Milwaukee and beer are synonymous, but the role that beer has played in Milwaukee's history as a city runs deeper than you might imagine. Some would even say that it wouldn’t be the city it is without the beer boom that it experienced.
So let’s take a trip back to 1845 – before Milwaukee was even a city. At this point in time, the population was relatively low, but there was still a 40/1 ratio of people to pubs in the city. Compared to other places around the US, this was huge. Milwaukee became a city on January 31, 1846, and the rest is history.
The population of Milwaukee steadily grew due to an influx of (mostly) German immigrants, who were drawn to Milwaukee because of its industry, opportunity, and religious ideals. Luckily, they brought their culture with them, which included beer halls, brewing recipes, and beer yeast. Four of the most notable Germans who immigrated to Milwaukee were Frederick Miller, Joseph Schlitz, Frederick Pabst, and Valentin Blatz – sound familiar? They should, because they are one of the reasons that beer blew up in the Midwest, and even on a grander scale, America.
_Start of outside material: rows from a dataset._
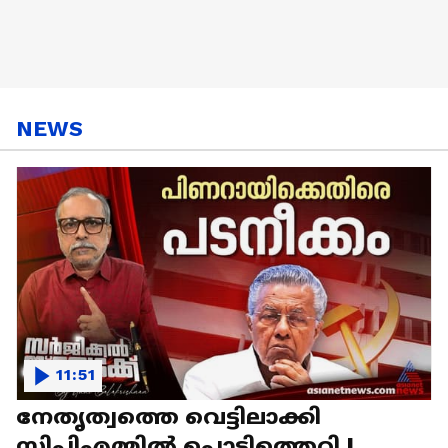
NEWS
11:51
നേതൃത്വത്തെ വെട്ടിലാക്കി
സിപിഎമ്മില്‍ പൊട്ടിത്തെറി |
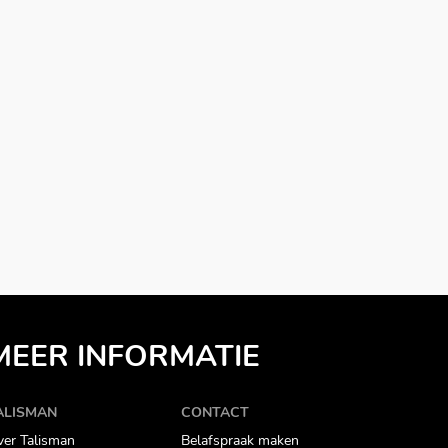
MEER INFORMATIE
ALISMAN
CONTACT
er Talisman
Belafspraak maken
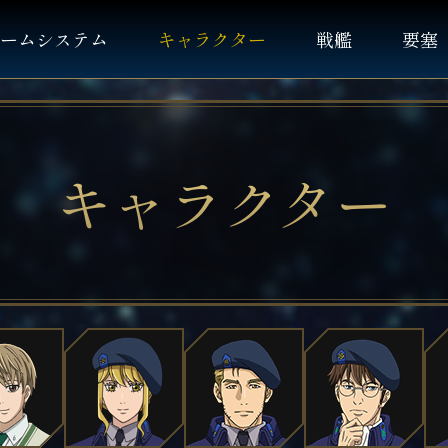
ームシステム
キャラクター
戦艦
要塞
キャラクター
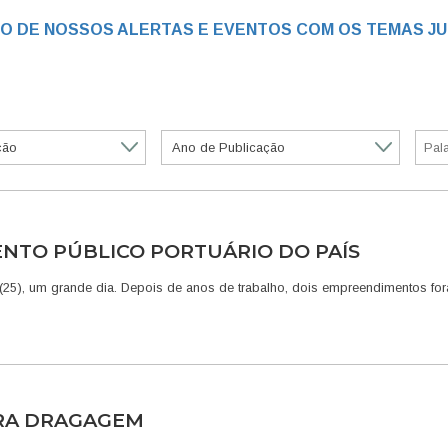
RO DE NOSSOS ALERTAS E EVENTOS COM OS TEMAS JU
NTO PÚBLICO PORTUÁRIO DO PAÍS
ra (25), um grande dia. Depois de anos de trabalho, dois empreendimentos fo
PARA DRAGAGEM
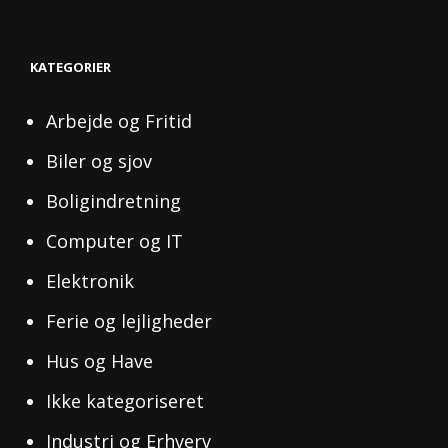
KATEGORIER
Arbejde og Fritid
Biler og sjov
Boligindretning
Computer og IT
Elektronik
Ferie og lejligheder
Hus og Have
Ikke kategoriseret
Industri og Erhverv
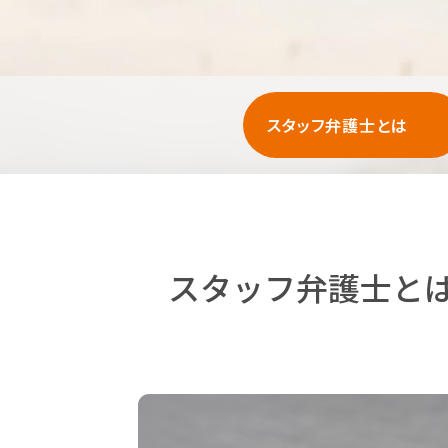
スタッフ弁護士とは
スタッフ弁護士と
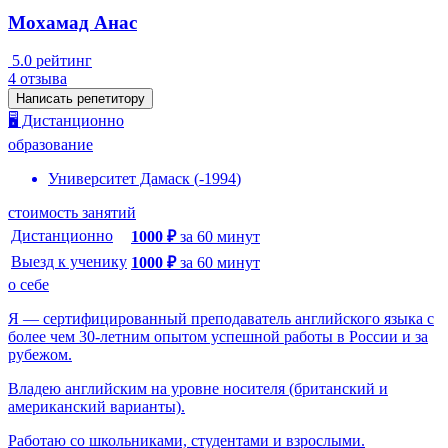
Мохамад Анас
5.0
рейтинг
4
отзыва
Написать репетитору
🖥️ Дистанционно
образование
Университет Дамаск
(
-
1994
)
стоимость занятий
Дистанционно
1000
₽
за
60
минут
Выезд к ученику
1000
₽
за
60
минут
о себе
Я — сертифицированный преподаватель английского языка с
более чем 30-летним опытом успешной работы в России и за
рубежом.
Владею английским на уровне носителя (британский и
американский варианты).
Работаю со школьниками, студентами и взрослыми.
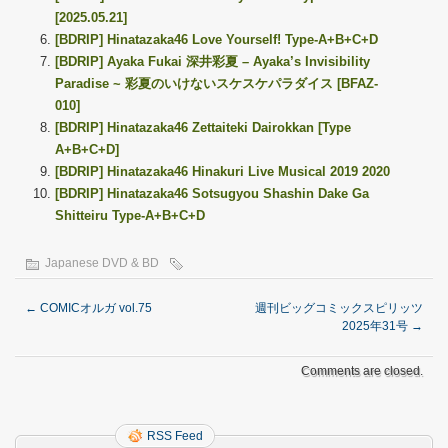
[2025.05.21]
[BDRIP] Hinatazaka46 Love Yourself! Type-A+B+C+D
[BDRIP] Ayaka Fukai 深井彩夏 – Ayaka’s Invisibility
Paradise ~ 彩夏のいけないスケスケパラダイス [BFAZ-
010]
[BDRIP] Hinatazaka46 Zettaiteki Dairokkan [Type
A+B+C+D]
[BDRIP] Hinatazaka46 Hinakuri Live Musical 2019 2020
[BDRIP] Hinatazaka46 Sotsugyou Shashin Dake Ga
Shitteiru Type-A+B+C+D
Japanese DVD & BD
←
COMICオルガ vol.75
週刊ビッグコミックスピリッツ
2025年31号
→
Comments are closed.
RSS Feed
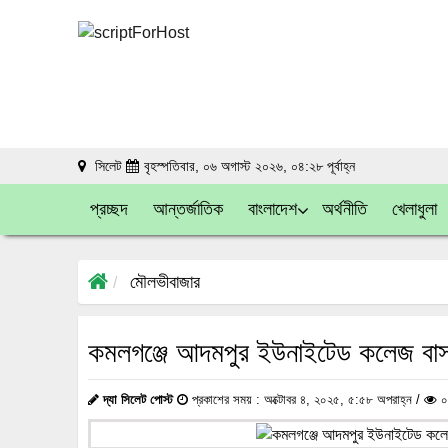
সিলেট
বৃহস্পতিবার, ০৬ অগাস্ট ২০২৬, ০৪:২৮ পূর্বাহ্ন
প্রচ্ছদ
আন্তর্জাতিক
বাংলাদেশ
অর্থনীতি
খেলাধুলা
মৌলভীবাজার
কমলগঞ্জে আদমপুর ইউনাইটেড কলেজ বাস্
দ্যা সিলেট পোস্ট
প্রকাশের সময় : অক্টোবর ৪, ২০২৫, ৫:৫৮ অপরাহ্ন /
০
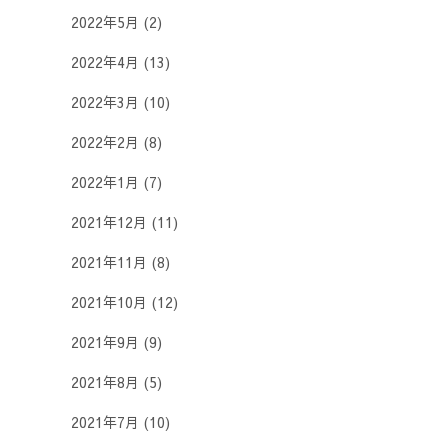
2022年5月
(2)
2022年4月
(13)
2022年3月
(10)
2022年2月
(8)
2022年1月
(7)
2021年12月
(11)
2021年11月
(8)
2021年10月
(12)
2021年9月
(9)
2021年8月
(5)
2021年7月
(10)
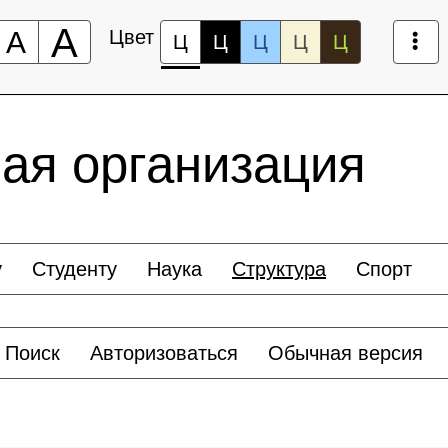
А
А
Цвет
Ц
Ц
Ц
Ц
Ц
ая организация
у
Студенту
Наука
Структура
Спорт
Поиск
Авторизоваться
Обычная версия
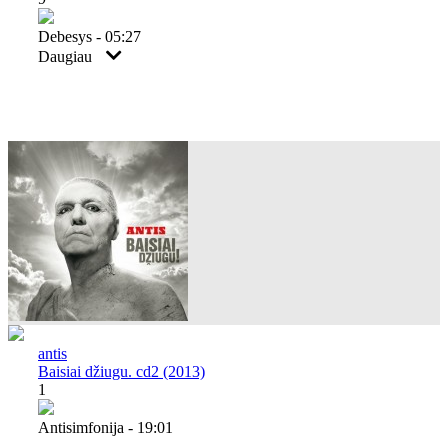
Debesys - 05:27
Daugiau
antis
Baisiai džiugu. cd2 (2013)
1
Antisimfonija - 19:01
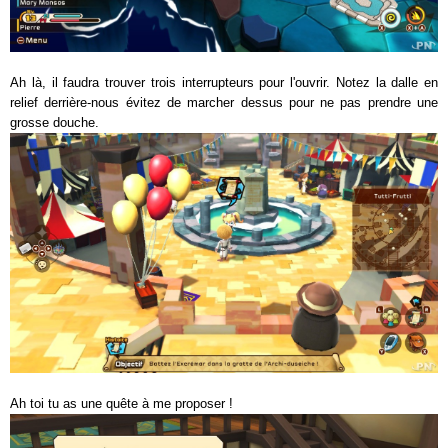
Ah là, il faudra trouver trois interrupteurs pour l'ouvrir. Notez la dalle en
relief derrière-nous évitez de marcher dessus pour ne pas prendre une
grosse douche.
Ah toi tu as une quête à me proposer !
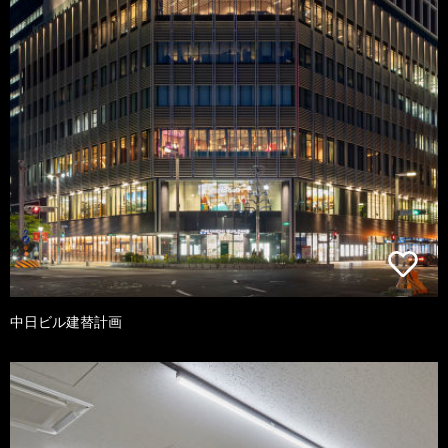
中日ビル建替計画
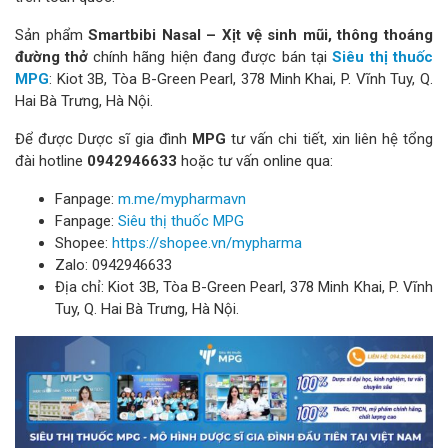
Sản phẩm
Smartbibi Nasal – Xịt vệ sinh mũi, thông thoáng
đường thở
chính hãng hiện đang được bán tại
Siêu thị thuốc
MPG
: Kiot 3B, Tòa B-Green Pearl, 378 Minh Khai, P. Vĩnh Tuy, Q.
Hai Bà Trưng, Hà Nội.
Để được Dược sĩ gia đình
MPG
tư vấn chi tiết, xin liên hệ tổng
đài hotline
0942946633
hoặc tư vấn online qua:
Fanpage:
m.me/mypharmavn
Fanpage:
Siêu thị thuốc MPG
Shopee:
https://shopee.vn/mypharma
Zalo: 0942946633
Địa chỉ: Kiot 3B, Tòa B-Green Pearl, 378 Minh Khai, P. Vĩnh
Tuy, Q. Hai Bà Trưng, Hà Nội.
The city was already in a fantastic location on the coast of the pure and cold waters of Lake Michigan, was the biggest exporter of wheat in the 1860s, and by 1880 27% of the population was German - and this population was thirsty for the brew.
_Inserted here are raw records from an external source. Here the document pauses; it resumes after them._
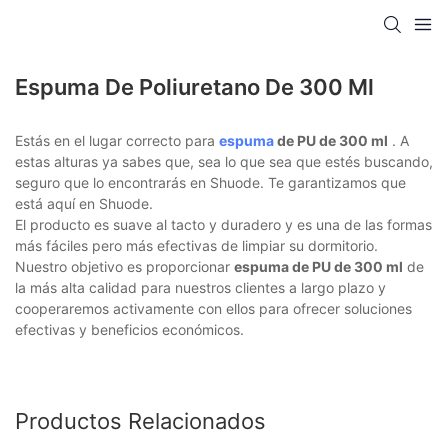
Espuma De Poliuretano De 300 Ml
Estás en el lugar correcto para
espuma
de PU de 300 ml
. A
estas alturas ya sabes que, sea lo que sea que estés buscando,
seguro que lo encontrarás en Shuode. Te garantizamos que
está aquí en Shuode.
El producto es suave al tacto y duradero y es una de las formas
más fáciles pero más efectivas de limpiar su dormitorio.
Nuestro objetivo es proporcionar
espuma de PU de 300 ml
de
la más alta calidad para nuestros clientes a largo plazo y
cooperaremos activamente con ellos para ofrecer soluciones
efectivas y beneficios económicos.
Productos Relacionados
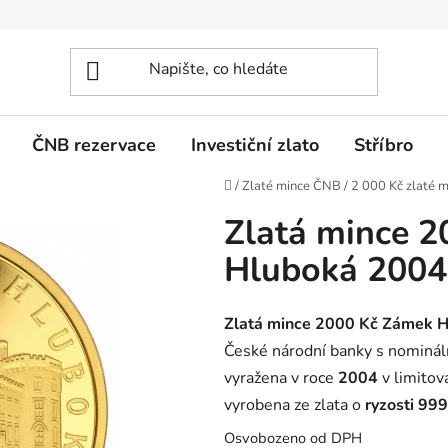
ČNB rezervace
Investiční zlato
Stříbro
Domů
/
Zlaté mince ČNB
/
2 000 Kč zlaté m
Zlatá mince 
Hluboká 2004
Zlatá mince 2000 Kč Zámek H
České národní banky s nominá
vyražena v roce
2004
v limito
vyrobena ze zlata o
ryzosti 999
Osvobozeno od DPH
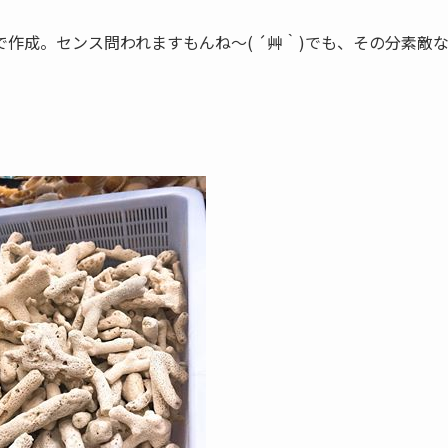
作成。センス問われますもんね～( ´艸｀)でも、その分素敵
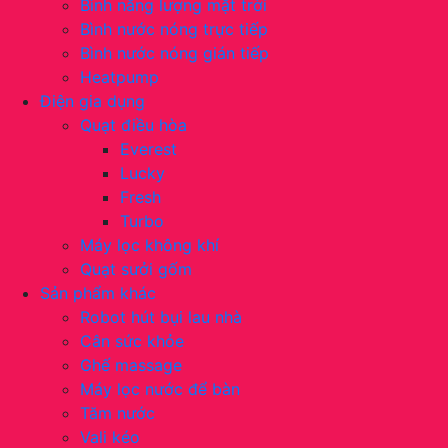
Bình năng lượng mặt trời
Bình nước nóng trực tiếp
Bình nước nóng gián tiếp
Heatpump
Điện gia dụng
Quạt điều hòa
Everest
Lucky
Fresh
Turbo
Máy lọc không khí
Quạt sưởi gốm
Sản phẩm khác
Robot hút bụi lau nhà
Cân sức khỏe
Ghế massage
Máy lọc nước để bàn
Tăm nước
Vali kéo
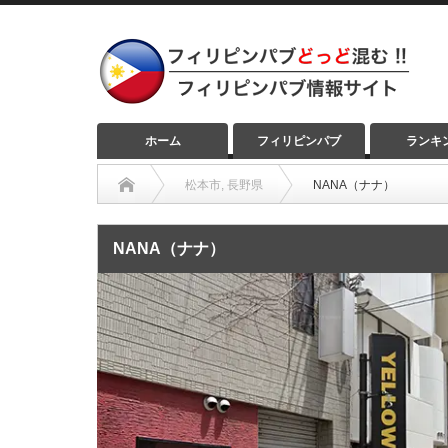
ホーム
フィリピンパブ
ランキ
松本市
,
長野県
NANA（ナナ）
NANA（ナナ）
Beer production from the four main breweries (Miller, Pabst, Blatz, and Schlitz) in Milwaukee started off small, because Milwaukee didn’t have a huge population. Although the city's population was small, there was increased demand for beer throughout the Midwest, these breweries began to aggressively export and market their products. This was especially true after October of 1871, when the great Chicago fire wiped out half of the city’s breweries. Joseph Schlitz saw this opportunity and began to export beer down to Chicago, and continued to do so for some while. This is how Schlitz became known as “the beer that made Milwaukee famous”, and it helped Schlitz gain a lot of loyal beer enthusiasts. At one point they even shipped 80 cases of Schlitz to Africa in order to have Teddy Roosevelt, who was on a hunting trip at the time, drink and pose for photos with the beer. While all this was going on, Pabst decided to start tying a blue ribbon onto each one of their bottles, and this branding multiplied their sales ten-fold. Miller kept making their premium products, and Blatz carried on (although not as successfully) as well. At one point in the 1800s there were over 40 breweries in Milwaukee alone, but the main four kept their grip. These tactics allowed Milwaukee to secure its place as the top beer producer in the United States through the 1950s.
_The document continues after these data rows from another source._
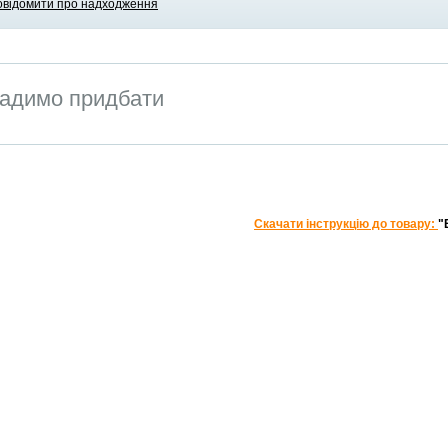
овідомити про надходження
адимо придбати
Скачати інструкцію до товару:
"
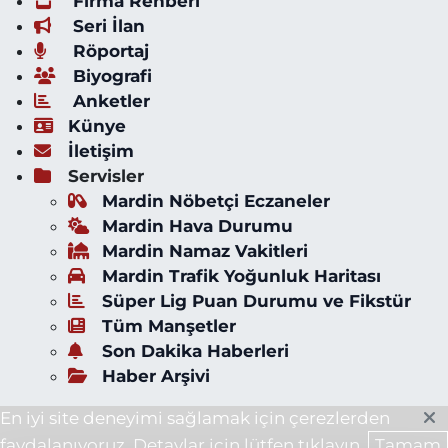
Firma Rehberi
Seri İlan
Röportaj
Biyografi
Anketler
Künye
İletişim
Servisler
Mardin Nöbetçi Eczaneler
Mardin Hava Durumu
Mardin Namaz Vakitleri
Mardin Trafik Yoğunluk Haritası
Süper Lig Puan Durumu ve Fikstür
Tüm Manşetler
Son Dakika Haberleri
Haber Arşivi
En iyi site deneyimi sağlamak için çerezlerden
faydalanıyoruz. Detaylar için lütfen tıklayın.
Tamam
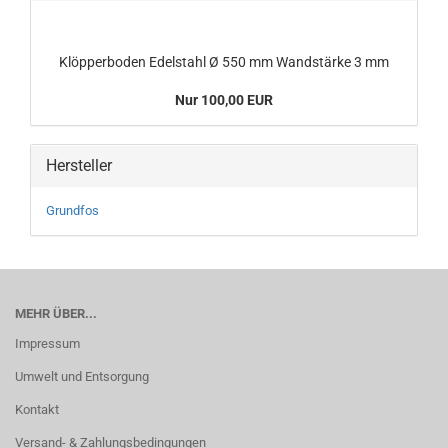
Klöpperboden Edelstahl Ø 550 mm Wandstärke 3 mm
Nur 100,00 EUR
Hersteller
Grundfos
MEHR ÜBER...
Impressum
Umwelt und Entsorgung
Kontakt
Versand- & Zahlungsbedingungen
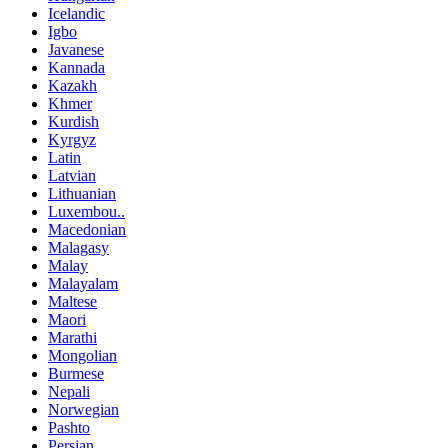
Icelandic
Igbo
Javanese
Kannada
Kazakh
Khmer
Kurdish
Kyrgyz
Latin
Latvian
Lithuanian
Luxembou..
Macedonian
Malagasy
Malay
Malayalam
Maltese
Maori
Marathi
Mongolian
Burmese
Nepali
Norwegian
Pashto
Persian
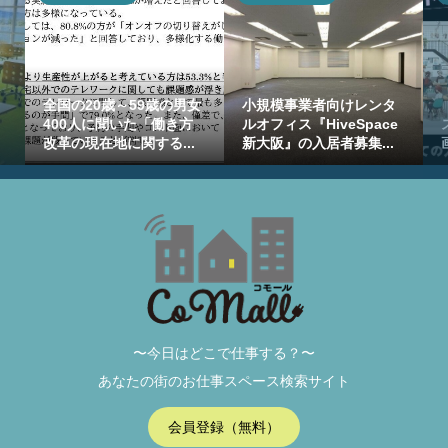
全国の20歳～59歳の男女
小規模事業者向けレンタ
400人に聞いた「働き方
ルオフィス『HiveSpace
改革の現在地に関する...
新大阪』の入居者募集...
〜今日はどこで仕事する？〜
あなたの街のお仕事スペース検索サイト
会員登録（無料）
Unfortunately, things changed, as they always do. Schlitz hit some turbulent times with claims of a watered down recipe and a weird fog in the brew (they then became known as “the beer that made Milwaukee furious”), and eventually closed its doors in 1981. Pabst moved out of Wisconsin in 1996, but they're making a comeback! (which you can read more about here). Miller is now the biggest commercial brewery that Milwaukee can claim as its own.
While we do love the rich and hoppy history of our beer, we're very excited to witness the beer renaissance that is occurring throughout the city right now. Craft breweries started popping up in the late 1970s through home brewing with companies like Sprecher and Lakefront Brewery. Although these may be the biggest craft breweries in town, they are far from being the only ones. It seems like a new brewery pops up on a corner every week here. Here is a list of some great craft breweries in the Milwaukee area that you need to check out:
- Lakefront Brewery
- MKE Brewing Co.
- Black Husky
- Brenner Brewing Co.
- Good City Brewing
- Water Street Brewery
- Third Space Brewing
- Biloba Brewing
- Gathering Place Brewing Co.
- Big Head Brewing Co.
- Public Craft Brewing
- Like Minds Brewing
- Mobcraft Brewery
I’ve tried my fair share of these, but it’s hard to keep up! I rest easy knowing that I’ll be able to make to all of these someday, and when I get there that ice cold tap beer is going to be just that much more refreshing.
Happy National Drink a Beer Day everyone! Hope you get to enjoy a pint of your favorite brew tonight, and when you do, maybe try one from one of the many awesome breweries that Milwaukee has to offer.